Le projet foulayronnais, avec tout le travail de recrutement-séduction mené par les chevilles ouvrières, a au moins le mérite de venir combler une partie des manques sur le Nord-Agenais. Il en faudrait néanmoins beaucoup plus pour proposer une offre de soin satisfaisante à l’ensemble des administrés. « Ce modèle de pôle de santé est un bon moyen pour attirer de jeunes confrères. C’est un endroit sécurisé où on ne travaille plus seul mais collectivement et c’est ce que les nouvelles générations recherchent », estime le Dr Renaud-Lagaye.
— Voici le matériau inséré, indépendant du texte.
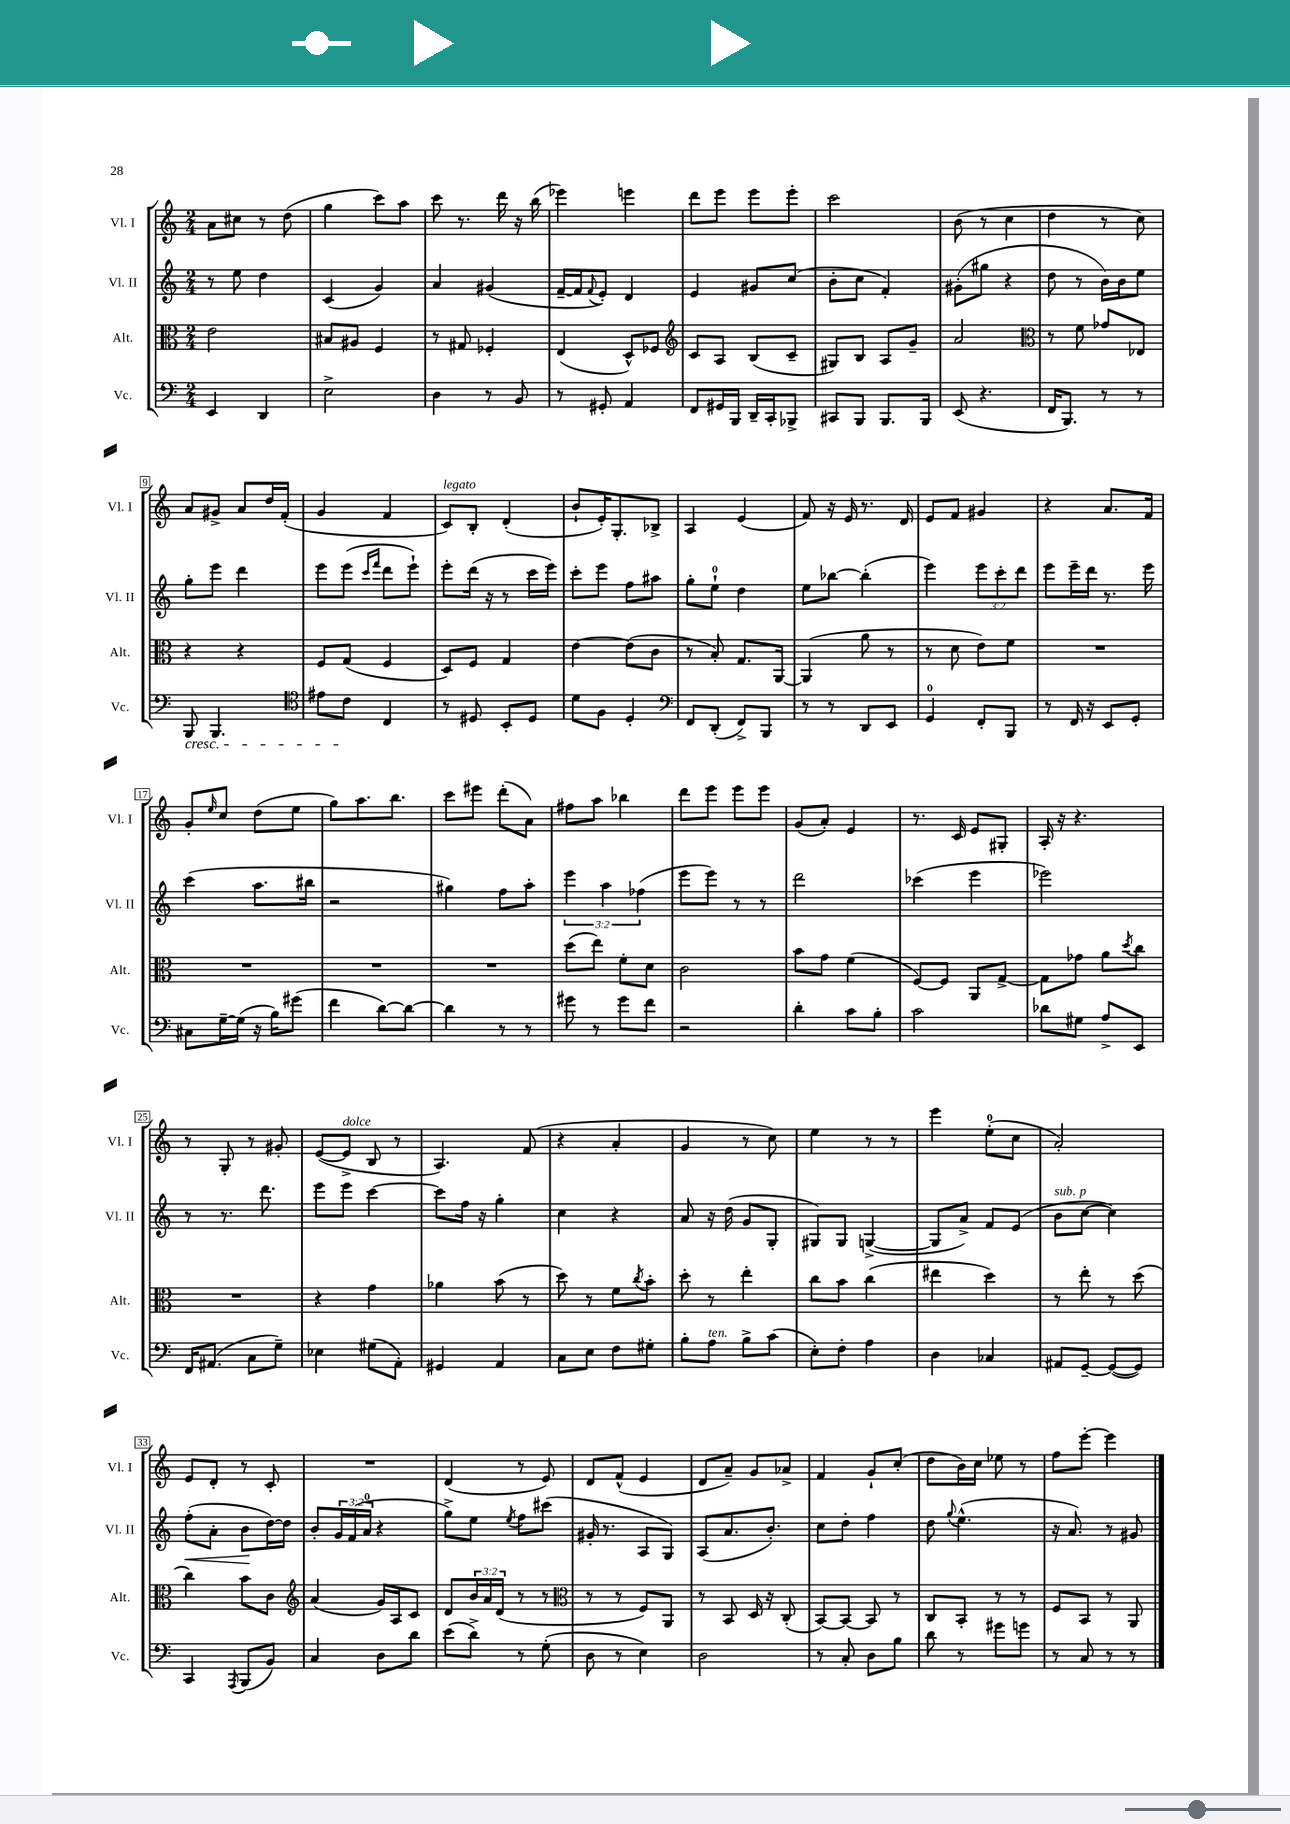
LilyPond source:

<<
\new StaffGroup <<
\new Staff = "s0" \with { instrumentName = "Vl. I" shortInstrumentName = "Vl. I" } {
    \clef treble \key c \major \numericTimeSignature \time 2/4
    a'8 cis''8 r8 d''8( |
    g''4 c'''8) a''8 |
    c'''8 r8. d'''16 r16 b''16( |
    ees'''4) e'''4 |
    d'''8 e'''8 e'''8 e'''8-. |
    c'''2 |
    b'8( r8 c''4 |
    d''4 r8 c''8) |
    a'8 gis'8-> a'8 d''16 f'16-.( |
    g'4 f'4 |
    c'8^\markup { \italic "legato" }) b8-. d'4-.( |
    b'8-! e'16-.) g8.-. bes8-> |
    a4 e'4( |
    f'8) r16 e'16 r8. d'16 |
    e'8 f'8 gis'4 |
    r4 a'8. f'16 |
    g'8-. \grace { e''16 } c''8 d''8( e''8 |
    g''8) a''8. b''8. |
    c'''8 eis'''8 d'''8-.( a'8) |
    fis''8 a''8 bes''4 |
    d'''8 e'''8 e'''8 e'''8 |
    g'8( a'8-.) e'4 |
    r8. c'16 e'8 gis8-. |
    a16-. r16 r4. |
    r8 g8-. r8 gis'8-. |
    e'8~( e'8->^\markup { \italic "dolce" } b8 r8 |
    a4.) f'8( |
    r4 a'4-. |
    g'4 r8 c''8) |
    e''4 r8 r8 |
    e'''4 e''8-0-.( c''8 |
    a'2-.) |
    e'8 d'8-. r8 c'8-. |
    R2 |
    d'4( r8 e'8) |
    d'8 f'8-^( e'4 |
    d'8 a'8--) g'8 aes'8-> |
    f'4 g'8-! c''8-.( |
    d''8 b'16) c''16 ees''8 r8 |
    f''8 e'''8~-. e'''4 \bar "|." |
}
\new Staff = "s1" \with { instrumentName = "Vl. II" shortInstrumentName = "Vl. II" } {
    \clef treble \key c \major \numericTimeSignature \time 2/4 \override Staff.TupletNumber.text = #tuplet-number::calc-fraction-text
    r8 e''8 d''4 |
    c'4( g'4) |
    a'4 gis'4( |
    f'16~-- f'16 \appoggiatura { f'8 } e'8-.) d'4 |
    e'4 gis'8 c''8( |
    b'8-. c''8 f'4-.) |
    gis'8-.( gis''8 r4 |
    d''8 r8 b'16) b'16 e''8 |
    g''8-. e'''8 d'''4 |
    e'''8 e'''8( \grace { c'''16 f'''16 } d'''8 e'''8-!) |
    e'''8-. d'''16( r16 r8 c'''16 e'''16) |
    c'''8-. e'''8 f''8 ais''8 |
    g''8-. e''8-0-! d''4 |
    e''8 bes''8~ bes''4-.( |
    e'''4) \tuplet 3/2 { e'''8 c'''8-. d'''8 } |
    e'''8 e'''16-- d'''16 r8. e'''16 |
    c'''4( a''8. bis''16 |
    r2 |
    gis''4) f''8 a''8-. |
    \tuplet 3/2 { e'''4 a''4 fes''4( } |
    e'''8 e'''8) r8 r8 |
    d'''2 |
    ces'''4( e'''4 |
    ees'''2) |
    r8 r8. d'''8. |
    e'''8 e'''8 c'''4~ |
    c'''8 f''16 r16 g''4-. |
    c''4 r4 |
    a'8 r16 d''16( g'8 g8-. |
    gis8) gis8 g4~->( |
    g8 a'8->) f'8 e'8( |
    b'8^\markup { \italic "sub. p" } c''8~ c''4) |
    f''8-.\<( a'8-. b'8\! d''16~) d''16 |
    b'8-. \tuplet 3/2 { g'16 f'16( a'16-0 } r4 |
    g''8->) e''8 \acciaccatura { e''8 } f''8 cis'''8( |
    gis'16-. r8. a8 g8) |
    a8( a'8. b'8.-.) |
    c''8 d''8-. f''4 |
    d''8 \appoggiatura { g''8 } e''4.-^( |
    r16 a'8.) r8 gis'8 \bar "|." |
}
\new Staff = "s2" \with { instrumentName = "Alt." shortInstrumentName = "Alt." } {
    \clef alto \key c \major \numericTimeSignature \time 2/4 \override Staff.TupletNumber.text = #tuplet-number::calc-fraction-text
    e'2 |
    bis8 ais8 f4 |
    r8 gis8 fes4-. |
    e4( d8-^) fes8 |
    \clef treble c'8 a8 b8( c'8-- |
    gis8) b8 a8 g'8-- |
    a'2 |
    \clef alto r8 f'8 ges'8 ees8 |
    r4 r4 |
    f8 g8( f4 |
    d8) f8 g4 |
    e'4~ e'8( c'8 |
    r8 b8-.) g8. a,16~ |
    a,4( a'8 r8 |
    r8 d'8 e'8) f'8 |
    R2 |
    R2 |
    R2 |
    R2 |
    d''8( e''8) f'8-. d'8 |
    c'2 |
    b'8 g'8 f'4( |
    f8~) f8 a,8 g8~-> |
    g8 ges'8 a'8 \acciaccatura { d''8 } c''8 |
    R2 |
    r4 g'4 |
    aes'4 b'8( r8 |
    d''8) r8 f'8 \acciaccatura { c''8 } b'8-. |
    d''8-. r8 e''4-. |
    c''8 b'8 c''4( |
    eis''4 d''4) |
    r8 e''8-. r8 d''8( |
    c''4) b'8 c'8 |
    \clef treble a'4( g'16) a16 c'8 |
    d'8 \tuplet 3/2 { b'16 a'16 d'16( } r8 r8 |
    \clef alto r8 r8 f8) a,8 |
    r8 b,8 d16 r16 c8-.( |
    b,8~) b,8~ b,8 r8 |
    c8 b,8-. r8 r8 |
    f8 b,8 r8 a,8 \bar "|." |
}
\new Staff = "s3" \with { instrumentName = "Vc." shortInstrumentName = "Vc." } {
    \clef bass \key c \major \numericTimeSignature \time 2/4
    e,4 d,4 |
    e2-> |
    d4 r8 b,8 |
    r8 gis,8-. a,4 |
    f,8 gis,16 b,,16 d,16-- c,16-. bes,,8-> |
    cis,8 b,,8 b,,8. b,,16 |
    e,8( r4. |
    f,16 b,,8.) r8 r8 |
    b,,8\cresc b,,4. |
    \clef tenor eis'8 c'8\! c4 |
    r8 dis8 b,8-. dis8 |
    d'8 f8 d4-. |
    \clef bass f,8 d,8-.( f,8->) b,,8 |
    r8 r8 d,8 e,8 |
    g,4-0 f,8-. b,,8 |
    r8 f,16 r16 e,8 g,8-. |
    cis8 g16~-- g16( r16 b16) gis'8( |
    f'4 d'8~) d'8~ |
    d'4 r8 r8 |
    gis'8 r8 gis'8 f'8 |
    r2 |
    d'4-. c'8 b8-. |
    c'2 |
    des'8 gis8 a8-> e,8 |
    f,16 ais,8.( c8 g8--) |
    ees4 gis8( a,8-.) |
    gis,4 a,4 |
    c8 e8 f8 gis8-. |
    b8-. a8^\markup { \italic "ten." } b8-> c'8( |
    e8-.) f8-. a4 |
    d4 ces4 |
    ais,8 g,8~-- g,8~( g,8) |
    c,4 \acciaccatura { a,,8 } b,,8( b,8) |
    c4 d8 d'8 |
    e'8( d'8->) r8 g8-.( |
    d8 r8 e4) |
    d2 |
    r8 c8-. d8 b8 |
    d'8 r8 gis'8 g'8 |
    r8 c8 r8 r8 \bar "|." |
}
>>
>>
\layout { \context { \Score \override BarNumber.stencil = #(make-stencil-boxer 0.1 0.3 ly:text-interface::print) } }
Le choix offert entre exercice libéral ou salarié (et donc avec horaires encadrés) est un atout de poids. C’est l’un des arguments qui a convaincu Alexandra Martinière, jeune médecin, de rejoindre le centre de santé municipal de Foulayronnes en attendant que le pôle définitif soit construit. « Ce dossier a été très bien mené avec toutes les parties prenantes. Il amène au bassin de vie, et pas seulement à la commune, un espoir de qualité de santé. C’est également une chance d’attirer l’œil sur cette région malheureusement trop boudée du corps médical. Ce pôle sera un modèle d’attractivité avec de belles conditions de travail et de vie à côté », estime la jeune femme.


63,9 médecins généralistes pour 100 000 habitants en Lot-et-Garonne. Pour un praticien de moins de 40 ans, quatre ont plus de 60 ans.

Bien entendu, il ne suffit pas d’avoir de beaux bâtiments pour convaincre des médecins de venir s’installer en Lot-et-Garonne. Les élus, de l’échelon départemental jusqu’aux territoires les plus ruraux, tentent de trouver des solutions pour endiguer ce phénomène inquiétant. Le cas de Foulayronnes demeure cependant très intéressant par ses résultats en un délai réduit. Incontestablement un exemple à suivre.